**Study questions**
[1] In the article about Liverpool's most turbulent period, why were mothers stealing household goods or money, and how were they punished? Answer in one to three sentences.
[2] According to the article about Liverpool's most turbulent period, on which street was St James' cafe?
[3] Write the next part of the article about Liverpool's most turbulent period, starting right after its last sentence.

--- Excerpt Enclosed Below ---

Think we have rows today? Well, a teacher has written about the most turbulent period in Liverpool’s history. David Charters reports
AH, YES, they were thunderous days in many ways, when revolution stirred the souls of restless men and the streets of Liverpool itched and jumped with life.
Far away, chained and terrified African men, women and children were loaded into the bowels of our ships like any other “cargo”.
At home, mothers were judicially whipped for stealing household goods or money to feed their babies, while seafaring husbands had their wages slashed.
Preachers roamed the streets promising places in Paradise to those who prayed, but pout-lipped girls with the eyes of milk-maids offered Heaven on Earth to those who paid.
Spivs sold “smelling medicines”, which cured scurvy, pimples, scalds, rheumatic pains and all cutaneous eruptions.
St James’ cafe, on Castle Street, alarmed the livers of customers with wine, beer, porter, punch and spiced port wine, as well as coffee and tea for the less adventurous.
Boys with their hands bound behind their backs leapt into cockpits in a bid to win a bag of money by flopping on a bird and then seizing the hapless squawker in their teeth.
And now Frank Howley, the author of a book about Liverpool during those momentous years, is looking through office windows at today’s life passing along Old Hall Street, just above the old maritime quarter of Liverpool.
Some young men still walk with that cock-of-the-parade strut known to all Liverpudlians – born in hope and sustained by arrogance, it reminds you of a gun-slinger swinging the doors to the saloon in a frontier town.
“Of all the people on Liverpool’s streets, the seamen were the toughest,” writes Frank, a married father of two.

--- End of Enclosed Excerpt ---
--- Extracted information Enclosed Below ---

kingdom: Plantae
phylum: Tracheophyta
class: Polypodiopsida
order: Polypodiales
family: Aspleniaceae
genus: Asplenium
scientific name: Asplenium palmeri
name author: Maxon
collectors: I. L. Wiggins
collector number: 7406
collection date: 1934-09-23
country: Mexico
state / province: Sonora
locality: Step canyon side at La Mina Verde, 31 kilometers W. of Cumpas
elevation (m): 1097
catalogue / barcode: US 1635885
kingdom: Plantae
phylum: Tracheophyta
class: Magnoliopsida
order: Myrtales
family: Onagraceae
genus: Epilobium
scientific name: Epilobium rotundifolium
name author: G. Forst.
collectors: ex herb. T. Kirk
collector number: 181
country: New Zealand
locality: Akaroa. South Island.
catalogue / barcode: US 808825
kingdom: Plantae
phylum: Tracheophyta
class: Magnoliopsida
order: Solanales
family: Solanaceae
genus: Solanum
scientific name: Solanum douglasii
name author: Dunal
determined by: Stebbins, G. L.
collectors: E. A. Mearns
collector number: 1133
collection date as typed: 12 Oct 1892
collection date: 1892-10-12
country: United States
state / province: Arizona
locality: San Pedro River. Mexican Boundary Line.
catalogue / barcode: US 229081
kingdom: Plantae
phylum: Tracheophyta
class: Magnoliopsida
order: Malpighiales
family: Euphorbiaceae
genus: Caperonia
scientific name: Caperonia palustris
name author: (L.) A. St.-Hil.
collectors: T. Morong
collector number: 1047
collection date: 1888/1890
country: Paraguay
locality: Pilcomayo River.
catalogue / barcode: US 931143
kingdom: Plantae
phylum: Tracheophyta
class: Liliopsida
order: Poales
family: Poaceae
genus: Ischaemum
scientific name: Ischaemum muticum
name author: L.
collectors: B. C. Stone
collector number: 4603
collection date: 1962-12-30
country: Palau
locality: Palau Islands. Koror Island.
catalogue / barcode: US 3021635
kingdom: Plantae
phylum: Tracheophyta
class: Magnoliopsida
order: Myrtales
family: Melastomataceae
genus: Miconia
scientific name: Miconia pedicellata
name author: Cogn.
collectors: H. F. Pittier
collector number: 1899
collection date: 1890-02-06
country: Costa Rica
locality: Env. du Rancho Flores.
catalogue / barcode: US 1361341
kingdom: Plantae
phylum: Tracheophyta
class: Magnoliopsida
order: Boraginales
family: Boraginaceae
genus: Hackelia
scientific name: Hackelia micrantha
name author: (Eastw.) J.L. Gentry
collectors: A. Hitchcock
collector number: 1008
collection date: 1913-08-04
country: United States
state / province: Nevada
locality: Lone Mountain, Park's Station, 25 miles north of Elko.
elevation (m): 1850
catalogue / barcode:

--- End of Enclosed Extracted information ---

**Per-task answers**
[1] Mothers stole household goods or money to feed their babies. They were judicially whipped for it.

[2] Castle Street.

[3]
“The typical seaman wore baggy breeches cut a few inches above the ankle, which were made of thick flannel or linen and were brightly coloured . . . They were heavily tattooed, using a needle to prick the skin and gunpowder for pigment.
“Their gait also gave them away, as they swung their arms and took broad strides, as though they were still countering the pitch and the roll of a ship.”
Few Liverpudlians go to sea these days, but do you still see a hint of that gait in the walk of the younger ones, whose ancestors might well have been sailors?
Frank was the fifth of seven children born to Kathleen Howley and her husband, Tony, a master hairdresser, who ran Maison Howley, on Seaview Road, Wallasey, where young men with “short, back and sides”, were salted by breezes from the river.
From Wallasey Technical Grammar School, Frank studied for his Certificate of Education at St Katherine’s College (now part of Hope University), Childwall, Liverpool. He taught at Fazakerley Comprehensive School and then for 28 years at Shorefields Comprehensive School, Dingle Vale, where he was head of history and humanities.
He is now a supply teacher in Wirral.
His book starts with the Liverpool riots of 1775, which resulted from the bosses’ plan to cut seamen’s wages from 30 to 20 shillings a month.